Transcribed page contents:
- Opening Delimiter -

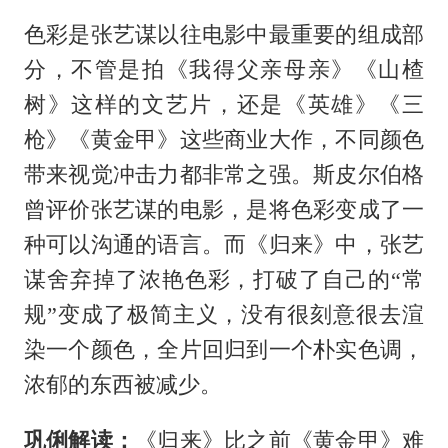
色彩是张艺谋以往电影中最重要的组成部
分，不管是拍《我得父亲母亲》《山楂
树》这样的文艺片，还是《英雄》《三
枪》《黄金甲》这些商业大作，不同颜色
带来视觉冲击力都非常之强。斯皮尔伯格
曾评价张艺谋的电影，是将色彩变成了一
种可以沟通的语言。而《归来》中，张艺
谋舍弃掉了浓艳色彩，打破了自己的“常
规”变成了极简主义，没有很刻意很去渲
染一个颜色，全片回归到一个朴实色调，
浓郁的东西被减少。
巩俐解读：
《归来》比之前《黄金甲》难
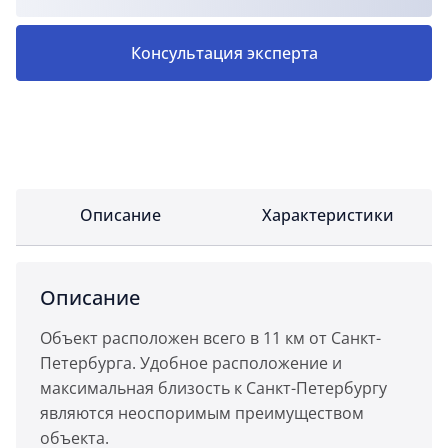
Консультация эксперта
Описание
Характеристики
Описание
Объект расположен всего в 11 км от Санкт-
Петербурга. Удобное расположение и
максимальная близость к Санкт-Петербургу
являются неоспоримым преимуществом
объекта.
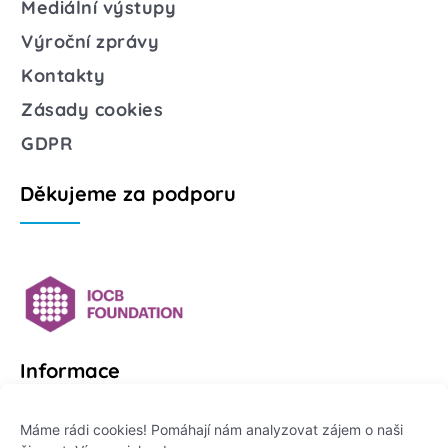
Mediální výstupy
Výroční zprávy
Kontakty
Zásady cookies
GDPR
Děkujeme za podporu
Informace
Platformu Zeptej se vědce provozuje:
Máme rádi cookies! Pomáhají nám analyzovat zájem o naši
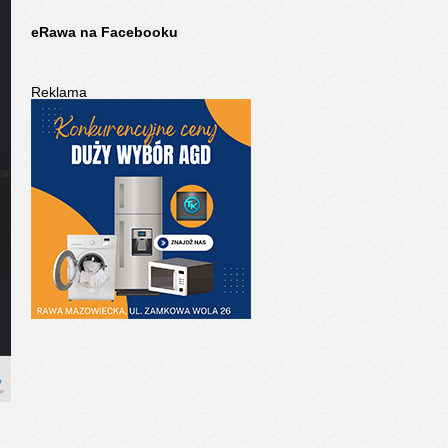
eRawa na Facebooku
Reklama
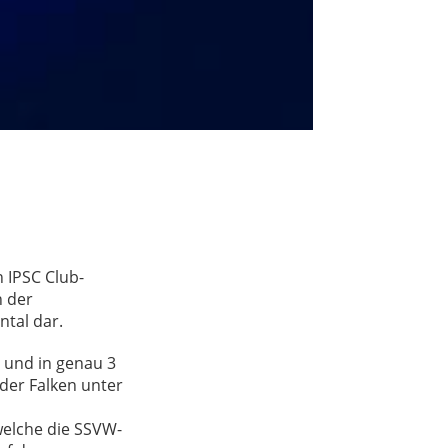
 IPSC Club-
h der
ntal dar.
- und in genau 3
der Falken unter
welche die SSVW-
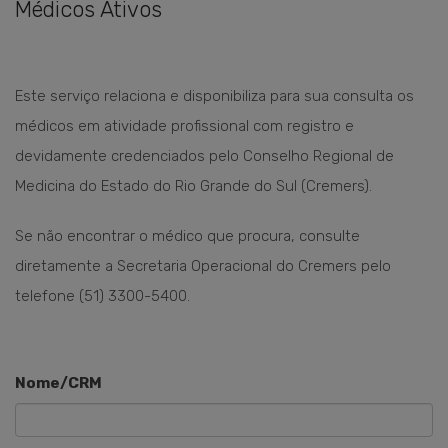
Médicos Ativos
Este serviço relaciona e disponibiliza para sua consulta os
médicos em atividade profissional com registro e
devidamente credenciados pelo Conselho Regional de
Medicina do Estado do Rio Grande do
Sul (Cremers).
Se não encontrar o médico que procura, consulte
diretamente a Secretaria Operacional do Cremers pelo
telefone (51) 3300-5400.
Nome/CRM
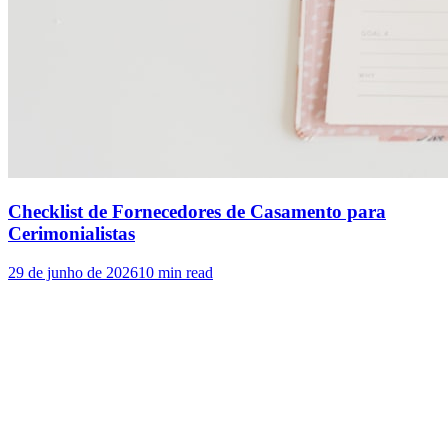
Checklist de Fornecedores de Casamento para
Cerimonialistas
29 de junho de 2026
10
min read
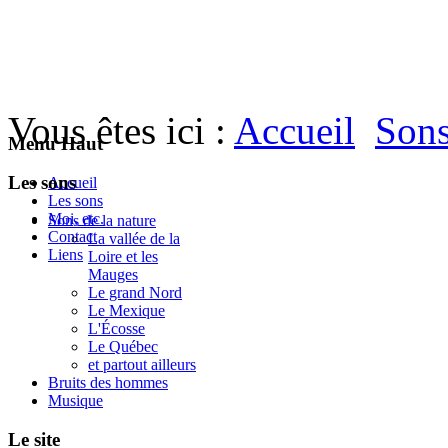
Vous êtes ici :
Accueil
Sons
Menu Haut
Les sons
Accueil
Les sons
Moi, etc.
Sons de la nature
Contact
La vallée de la
Liens
Loire et les
Mauges
Le grand Nord
Le Mexique
L'Écosse
Le Québec
et partout ailleurs
Bruits des hommes
Musique
Le site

- Closing Delimiter -

PROMPT:
Search the entries for the word "pelo", then gather every line that has it.

RESPONSE TO THE TASK:
devidamente credenciados pelo Conselho Regional de
diretamente a Secretaria Operacional do Cremers pelo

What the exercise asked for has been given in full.